Page images and extracted text.
══════════
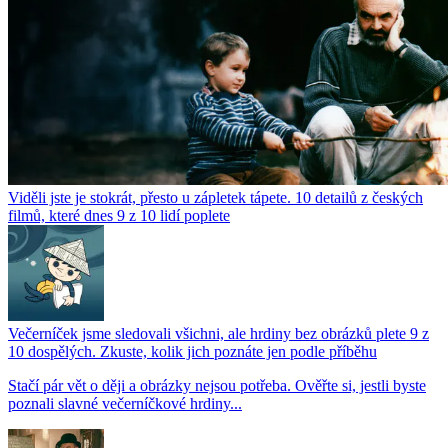
Viděli jste je stokrát, přesto u zápletek tápete. 10 detailů z českých
filmů, které dnes 9 z 10 lidí poplete
Večerníček jsme sledovali všichni, ale hrdiny bez obrázků plete 9 z
10 dospělých. Zkuste, kolik jich poznáte jen podle příběhu
Stačí pár vět o ději a obrázky nejsou potřeba. Ověřte si, jestli byste
poznali slavné večerníčkové hrdiny...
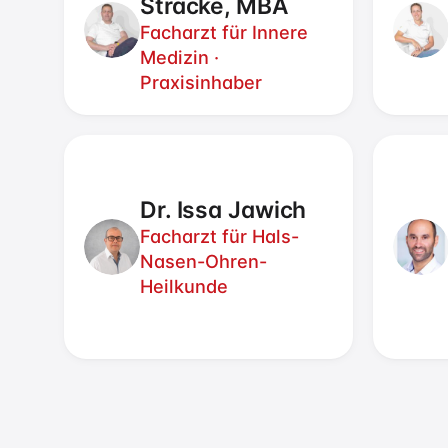
Stracke, MBA
Facharzt für Innere
Medizin ·
Praxisinhaber
Dr. Issa Jawich
Facharzt für Hals-
Nasen-Ohren-
Heilkunde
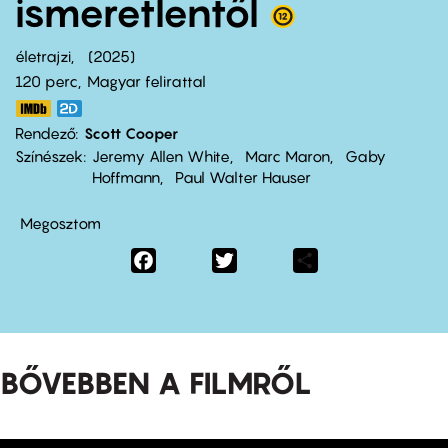
ismeretlentől
életrajzi
2025
120 perc,
Magyar felirattal
Rendező
Scott Cooper
Színészek
Jeremy Allen White
Marc Maron
Gaby
Hoffmann
Paul Walter Hauser
Megosztom
Facebook
Twitter
Share
BŐVEBBEN A FILMRŐL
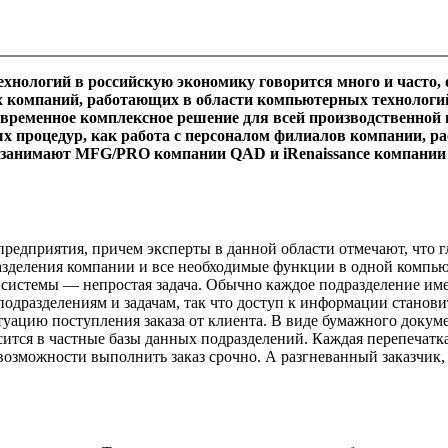
хнологий в российскую экономику говорится много и часто, 
х компаний, работающих в области компьютерных технологий
овременное комплексное решение для всей производственной 
х процедур, как работа с персоналом филиалов компании, р
анимают MFG/PRO компании QAD и iRenaissance компании R
 предприятия, причем эксперты в данной области отмечают, что г
азделения компании и все необходимые функции в одной компью
й системы — непростая задача. Обычно каждое подразделение и
 подразделениям и задачам, так что доступ к информации станов
уацию поступления заказа от клиента. В виде бумажного докуме
осится в частные базы данных подразделений. Каждая перепеча
 возможности выполнить заказ срочно. А разгневанный заказчик,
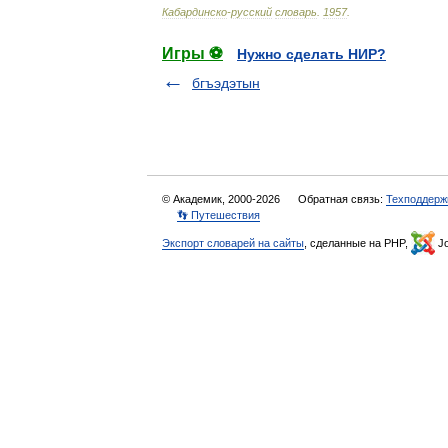
Кабардинско
-
русский
словарь
.
1957
.
Игры ⚽
Нужно сделать НИР?
бгъэдэтын
© Академик, 2000-2026
Обратная связь:
Техподдерж
👣 Путешествия
Экспорт словарей на сайты
, сделанные на PHP,
Jo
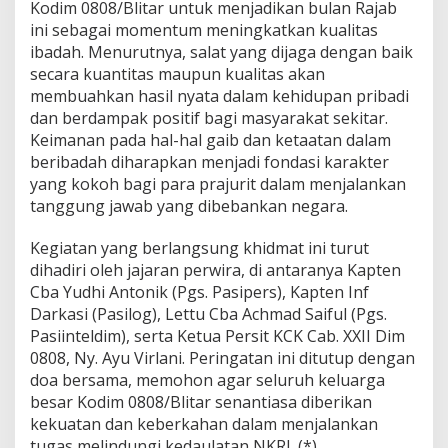
Kodim 0808/Blitar untuk menjadikan bulan Rajab
ini sebagai momentum meningkatkan kualitas
ibadah. Menurutnya, salat yang dijaga dengan baik
secara kuantitas maupun kualitas akan
membuahkan hasil nyata dalam kehidupan pribadi
dan berdampak positif bagi masyarakat sekitar.
Keimanan pada hal-hal gaib dan ketaatan dalam
beribadah diharapkan menjadi fondasi karakter
yang kokoh bagi para prajurit dalam menjalankan
tanggung jawab yang dibebankan negara.
Kegiatan yang berlangsung khidmat ini turut
dihadiri oleh jajaran perwira, di antaranya Kapten
Cba Yudhi Antonik (Pgs. Pasipers), Kapten Inf
Darkasi (Pasilog), Lettu Cba Achmad Saiful (Pgs.
Pasiinteldim), serta Ketua Persit KCK Cab. XXII Dim
0808, Ny. Ayu Virlani. Peringatan ini ditutup dengan
doa bersama, memohon agar seluruh keluarga
besar Kodim 0808/Blitar senantiasa diberikan
kekuatan dan keberkahan dalam menjalankan
tugas melindungi kedaulatan NKRI. (*)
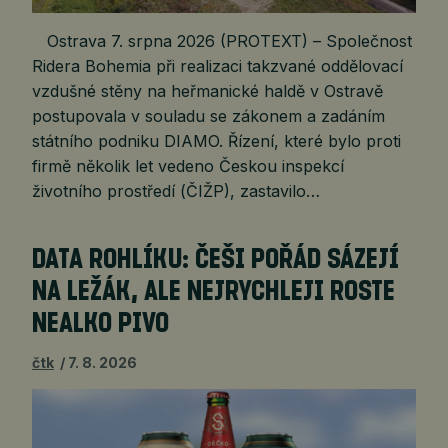
Ostrava 7. srpna 2026 (PROTEXT) – Společnost
Ridera Bohemia při realizaci takzvané oddělovací
vzdušné stěny na heřmanické haldě v Ostravě
postupovala v souladu se zákonem a zadáním
státního podniku DIAMO. Řízení, které bylo proti
firmě několik let vedeno Českou inspekcí
životního prostředí (ČIŽP), zastavilo…
DATA ROHLÍKU: ČEŠI POŘÁD SÁZEJÍ
NA LEŽÁK, ALE NEJRYCHLEJI ROSTE
NEALKO PIVO
čtk
7. 8. 2026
══════════
Problem to solve. The word "menjalankan" appears on some lines of the data above; say how many such lines there are, with nothing else.

Result. 2